Yes I'm in a club. Don't want to ask on the club forum as I'm just toying with the idea at the mo.
And yes I've more than paid my dues over the years re putting a little back.


----------



## screenman (31 Jan 2016)

Flick of the Elbow said:


> Yes I'm in a club. Don't want to ask on the club forum as I'm just toying with the idea at the mo.
> And yes I've more than paid my dues over the years re putting a little back.



Good to hear, as you know many do not.


----------



## HLaB (14 Feb 2016)

@Flick of the Elbow You need BC silver or its costly and you have to buy a day licence. The ones I did you paid the organiser on the night (FCA) but I think the more popular ones like Corrieris you have to enter on line and apply for a place.
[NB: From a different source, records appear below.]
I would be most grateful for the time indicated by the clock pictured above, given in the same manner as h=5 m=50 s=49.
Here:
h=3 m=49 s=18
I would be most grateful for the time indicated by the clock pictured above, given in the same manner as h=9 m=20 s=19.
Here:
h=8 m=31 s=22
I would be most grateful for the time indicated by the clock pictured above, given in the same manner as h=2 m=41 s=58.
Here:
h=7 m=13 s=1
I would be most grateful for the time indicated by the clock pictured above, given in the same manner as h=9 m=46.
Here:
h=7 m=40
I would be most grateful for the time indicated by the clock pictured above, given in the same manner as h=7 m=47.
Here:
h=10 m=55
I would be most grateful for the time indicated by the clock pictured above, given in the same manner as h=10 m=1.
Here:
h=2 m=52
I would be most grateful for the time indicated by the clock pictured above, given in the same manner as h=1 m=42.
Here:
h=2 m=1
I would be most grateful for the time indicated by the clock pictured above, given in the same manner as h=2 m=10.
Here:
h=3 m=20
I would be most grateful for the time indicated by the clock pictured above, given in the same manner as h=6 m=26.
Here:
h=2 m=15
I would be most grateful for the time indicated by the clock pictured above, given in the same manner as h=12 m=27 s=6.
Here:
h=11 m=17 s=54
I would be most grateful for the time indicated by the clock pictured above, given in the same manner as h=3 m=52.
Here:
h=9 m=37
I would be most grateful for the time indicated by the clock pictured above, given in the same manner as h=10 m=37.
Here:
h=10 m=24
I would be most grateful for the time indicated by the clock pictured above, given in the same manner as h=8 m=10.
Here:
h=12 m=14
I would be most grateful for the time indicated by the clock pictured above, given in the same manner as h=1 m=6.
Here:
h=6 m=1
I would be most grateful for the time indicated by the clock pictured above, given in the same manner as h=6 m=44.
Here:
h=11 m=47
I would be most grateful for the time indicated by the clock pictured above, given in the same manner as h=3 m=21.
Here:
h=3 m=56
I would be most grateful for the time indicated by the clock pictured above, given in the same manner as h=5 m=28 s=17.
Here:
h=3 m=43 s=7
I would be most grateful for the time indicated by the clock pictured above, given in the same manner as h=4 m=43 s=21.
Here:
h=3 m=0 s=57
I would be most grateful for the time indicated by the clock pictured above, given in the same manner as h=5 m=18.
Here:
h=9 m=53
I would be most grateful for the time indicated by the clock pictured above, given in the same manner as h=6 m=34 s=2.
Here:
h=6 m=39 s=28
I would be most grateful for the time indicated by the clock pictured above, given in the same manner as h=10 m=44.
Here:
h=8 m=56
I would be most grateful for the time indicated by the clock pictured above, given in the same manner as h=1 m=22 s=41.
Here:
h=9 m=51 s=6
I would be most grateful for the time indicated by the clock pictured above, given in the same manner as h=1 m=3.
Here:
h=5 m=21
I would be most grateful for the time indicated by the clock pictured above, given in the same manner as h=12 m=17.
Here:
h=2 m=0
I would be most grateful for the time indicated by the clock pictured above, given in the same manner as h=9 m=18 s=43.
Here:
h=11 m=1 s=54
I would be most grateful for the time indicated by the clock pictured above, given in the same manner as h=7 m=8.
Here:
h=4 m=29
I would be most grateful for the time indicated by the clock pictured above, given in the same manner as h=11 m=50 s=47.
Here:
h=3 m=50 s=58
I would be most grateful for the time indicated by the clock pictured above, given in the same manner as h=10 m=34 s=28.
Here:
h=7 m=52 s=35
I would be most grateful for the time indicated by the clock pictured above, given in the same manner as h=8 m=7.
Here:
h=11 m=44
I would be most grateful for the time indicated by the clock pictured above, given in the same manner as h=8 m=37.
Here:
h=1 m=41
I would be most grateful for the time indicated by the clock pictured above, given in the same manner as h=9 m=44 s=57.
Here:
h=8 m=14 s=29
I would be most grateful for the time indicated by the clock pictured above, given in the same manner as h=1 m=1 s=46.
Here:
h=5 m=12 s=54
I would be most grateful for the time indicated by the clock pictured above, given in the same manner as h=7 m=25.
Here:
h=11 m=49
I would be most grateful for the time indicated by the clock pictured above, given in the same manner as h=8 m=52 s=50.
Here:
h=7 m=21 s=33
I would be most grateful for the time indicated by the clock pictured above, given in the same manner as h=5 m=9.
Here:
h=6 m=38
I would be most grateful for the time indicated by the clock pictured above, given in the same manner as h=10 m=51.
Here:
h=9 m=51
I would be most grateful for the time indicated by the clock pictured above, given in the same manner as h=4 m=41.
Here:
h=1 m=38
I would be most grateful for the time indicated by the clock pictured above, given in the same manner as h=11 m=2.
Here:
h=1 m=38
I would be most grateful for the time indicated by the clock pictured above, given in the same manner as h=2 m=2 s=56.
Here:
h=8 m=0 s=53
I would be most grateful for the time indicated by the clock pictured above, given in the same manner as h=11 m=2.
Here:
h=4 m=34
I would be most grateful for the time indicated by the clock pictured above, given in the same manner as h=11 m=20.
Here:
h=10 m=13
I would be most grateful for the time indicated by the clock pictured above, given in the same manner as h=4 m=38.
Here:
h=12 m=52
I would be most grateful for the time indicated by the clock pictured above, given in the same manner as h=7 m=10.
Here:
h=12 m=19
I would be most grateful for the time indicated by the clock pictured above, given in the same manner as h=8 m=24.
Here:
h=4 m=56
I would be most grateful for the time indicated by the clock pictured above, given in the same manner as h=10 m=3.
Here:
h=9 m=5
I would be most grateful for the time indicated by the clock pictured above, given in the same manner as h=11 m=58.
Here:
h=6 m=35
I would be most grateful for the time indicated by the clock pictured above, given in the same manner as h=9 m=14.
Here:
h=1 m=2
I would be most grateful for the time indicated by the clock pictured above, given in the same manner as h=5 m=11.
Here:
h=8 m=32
That was 4years ago so entry/payment might have changed.


----------



## oldroadman (20 Feb 2016)

SCU runs TT in Scotland. CTT are looking for a foothold but wisely SCU are in charge in the main. All their events are listed on the BC website, alongside road races, sportives registered with BC. Just search on a date and location/key words. Shame BC don't run TT in England and Wales, maybe there would be less obsession with "fast" (often dangerous with traffic) courses, and more focus on winning/bettering your own performance.


----------



## iandg (20 Feb 2016)

Does your cycle club run 'club confined time trials'? Having SC race membership is not essential for these but is recommended, however the organising club may have a club rule that insists on you having liability insurance through SC.

https://www.britishcycling.org.uk/z...lub_confined_events_-_guidance_v4.0_FINAL.pdf


----------